Figure 4. Diagram explaining the geometric associative recall task where the model must retrieve a value vector corresponding to a query key based on previous occurrences in the sequence.

In this task, the model sees a sequence of vector pairs (Key, Value). At the end of the sequence, it is presented with a specific Key (rotated) and must predict the corresponding Value (also rotated). This tests the model’s ability to store and retrieve geometric information over long contexts.

The results were decisive:

Figure 3. Top: The MSE between retrieved and target vectors for the geometric associative recall task over various sequence lengths. Bottom: The study of performance across varying hidden dimensions and vocabulary size.

As shown in the top chart, standard Transformers (green) and pure Hyena (red) struggle because they lack proper geometric inductive biases. The G-Hyena (teal triangle) achieves near-zero error, matching the theoretical performance of equivariant attention models but doing so with much higher efficiency.

2. Large Molecule Property Prediction (RNA)

The real test is on biological data. The authors tested G-Hyena on the Open Vaccine and Ribonanza-2k datasets. These datasets require predicting stability and degradation profiles for large RNA molecules, which can contain thousands of atoms.

Table 1. The RMSE for two large RNA molecule stability and degradation prediction tasks over the all-atom and the backbone representations.

In the table above, methods relying only on local context (Red) generally perform worse than those with global context (Cyan). However, notice the Equiformer entry: it goes OOM (Out Of Memory) on the larger tasks.

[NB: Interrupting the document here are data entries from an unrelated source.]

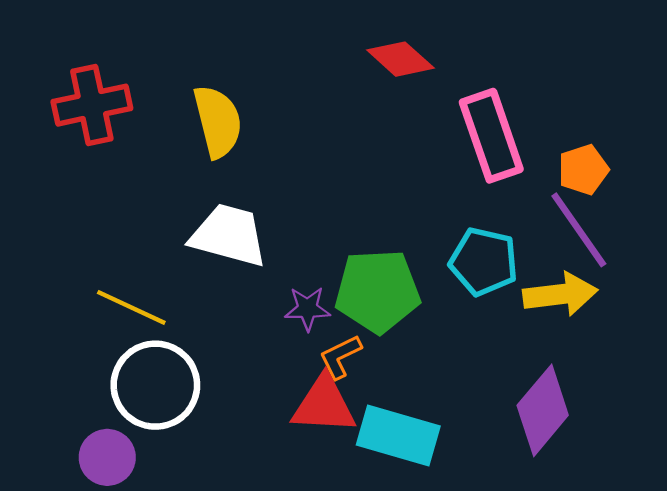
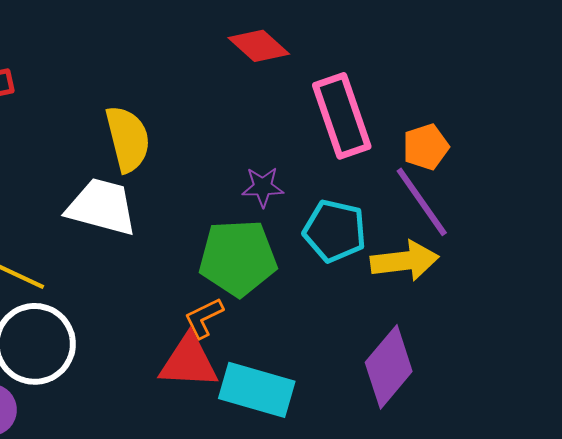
yellow semicircle: (218, 121) -> (128, 139), moved
purple star: (307, 309) -> (263, 187), moved

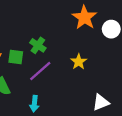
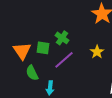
cyan arrow: (34, 104) -> (50, 88), moved

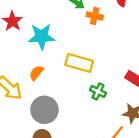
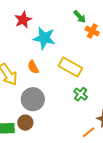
orange semicircle: (36, 73) -> (33, 67), turned -80

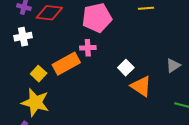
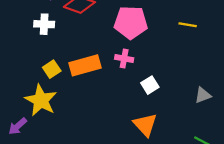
pink cross: (88, 48) -> (124, 59), moved
orange triangle: (141, 86) -> (145, 125), moved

G-Hyena achieves the lowest RMSE (error) across almost all categories, outperforming both local methods and heavy attention-based global methods. It effectively captures the long-range interactions that determine RNA stability without crashing the GPU.

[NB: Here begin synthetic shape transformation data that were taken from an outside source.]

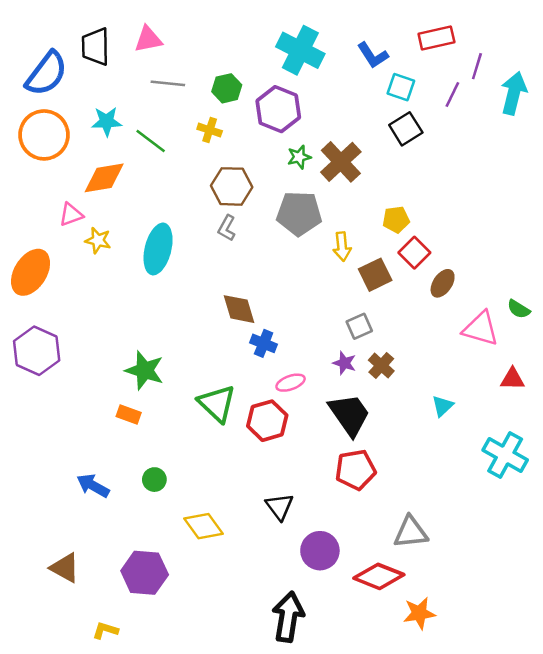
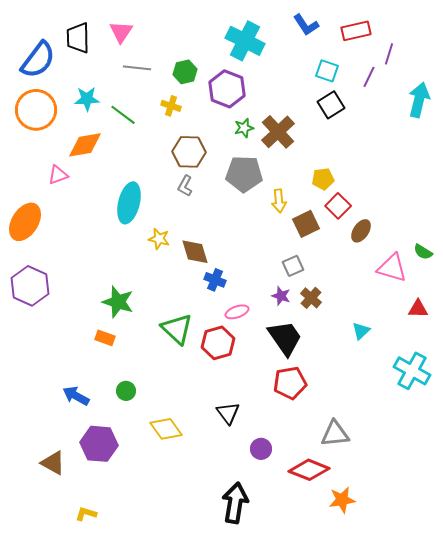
pink triangle: (148, 39) -> (121, 32), turned -45
blue L-shape: (373, 55) -> (306, 25), moved
cyan arrow: (514, 93) -> (419, 100), moved
yellow star: (98, 240) -> (159, 239), moved
purple circle: (320, 551) -> (261, 449), size x0.7
purple hexagon: (145, 573) -> (99, 444), moved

3. Protein Molecular Dynamics

Finally, the model was tested on predicting the dynamics of proteins—forecasting where atoms will move next.

Table 3. The MSE of predicted and ground truth all-atom and backbone protein MD trajectories.

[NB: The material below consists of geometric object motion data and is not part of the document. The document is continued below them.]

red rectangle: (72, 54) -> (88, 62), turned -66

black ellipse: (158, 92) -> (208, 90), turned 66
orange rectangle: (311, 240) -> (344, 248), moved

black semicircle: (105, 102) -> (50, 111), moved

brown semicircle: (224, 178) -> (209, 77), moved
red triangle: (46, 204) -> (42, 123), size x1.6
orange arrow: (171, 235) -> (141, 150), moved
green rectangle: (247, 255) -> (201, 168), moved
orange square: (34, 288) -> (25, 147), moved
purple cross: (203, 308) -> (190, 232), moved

Again, we see the efficiency gap. FastEGNN fails with numerical instability (NAN), and Equiformer runs out of memory. G-Hyena completes the task with the lowest Mean Squared Error (1.80 on backbone, 2.49 on all-atom), proving it is robust enough for complex physical simulations.

Conclusion and Implications

The Geometric Hyena Network represents a significant shift in how we approach geometric deep learning. For years, the community has accepted the quadratic cost of Transformers as the price to pay for global context. This paper proves that this tradeoff is no longer necessary.

By cleverly adapting the Fast Fourier Transform and the vector cross-product, G-Hyena achieves:

  1. Sub-quadratic scaling: Enabling context lengths of millions of tokens.
  2. Strict Equivariance: Respecting the physics of 3D rotation and translation.
  3. Rich Interaction: deeply mixing invariant and equivariant data.

This opens the door to modeling entire genomes, massive protein complexes, and macroscopic material properties at atomic resolution—tasks that were previously computationally impossible. As we move toward larger “Foundation Models” for biology and chemistry, efficient architectures like Geometric Hyena will likely form the backbone of the next generation of scientific AI.